On December 14, 2012, twenty children and six adults were shot and killed at Sandy Hook Elementary School in one of the deadliest mass shootings in U.S. history.
As the community of Newtown struggled to make sense of the tragedy, the nation responded with prayer, philanthropy and politics. One man responded with paint.
Roger Hutchison, a youth minister and lay leader with Trinity Episcopal Cathedral in Columbia, S.C., was invited to the small Connecticut town to aid in the emotional and spiritual recovery of those effected by the tragedy. Hutchison, who graduated from Warren Wilson College in 1994 with a bachelor’s degree in humanities, gladly accepted.
Children and adults alike were invited to Hutchison’s “painting table,” an open arts space with communal supplies, where participants are given free reign to paint whatever and however they please—for Hutchison, the less structure, the better.
“It’s not about what your final creation looks like. It is about the transformation that takes place when you sit with others around a table for a period of time—creating, sharing, dreaming, and praying—together,” reads an excerpt from Hutchison’s book, The Painting Table – A Journal of Loss and Joy.
During his time in Newtown, Hutchison encouraged participants to use this space to heal the emotional and spiritual wounds caused by the tragedy that took place just three months earlier. The town’s response was overwhelmingly positive.
Most noteworthy were the contributions of the children who came to his “painting table.” Hutchison recalls an experience with one young girl, whose painting he described as “dark and frantic.” He encouraged her to paint another, and was pleased to see a more colorful work emerge. But Hutchison was surprised when the child smashed the two paintings together. As the child pulled them apart, the light had overtaken the darkness—a metaphor for the therapeutic possibilities of Hutchison’s “painting table.”
For Hutchison, moments like these affirm his decision to keep children as an integral focus in his spiritual and professional life.
“I started out working with teenagers in the Church. From Taizé in France and sleeping on the floors at St. John the Divine in New York City, to exploring our collective faith through study and formation—youth ministry [has been] an important part of my journey in the Church,” he said.
“There is a ‘thin place’ between children and the holy,” he added. “We seem to lose this as we get older. Children have much to teach us.”
“Thin Place” also happens to be the title of one of Hutchison’s most noteworthy paintings.

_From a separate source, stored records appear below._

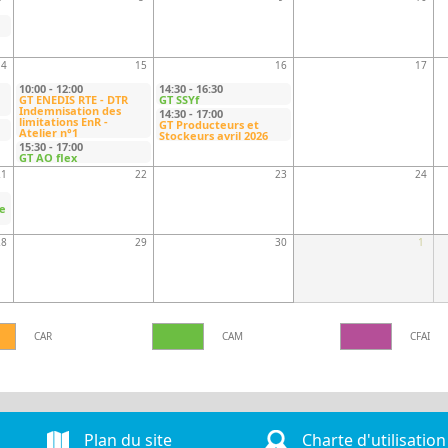
14
15
16
17
10:00
-
12:00
14:30
-
16:30
GT ENEDIS RTE - DTR
GT SSYf
Indemnisation des
14:30
-
17:00
limitations EnR -
GT Producteurs et
Atelier n°1
Stockeurs avril 2026
15:30
-
17:00
GT AO flex
21
22
23
24
e
28
29
30
1
CAR
CAM
CFAI
Plan du site
Charte d'utilisation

For Hutchison, “painting is a way I talk to God. It is as if a good friend has joined me for a glass of wine and time of catching up.”
Roger Hutchison is the Canon for Children’s Ministries and Director of the Trinity Center for Mission and Ministry in Columbia, South Carolina. He graduated from Warren Wilson College in 1994 with a degree in the humanities. Roger’s first book, The Painting Table – A Journal of Loss and Joy was published by Church Publishing, Inc./Morehouse Publishing in January 2014.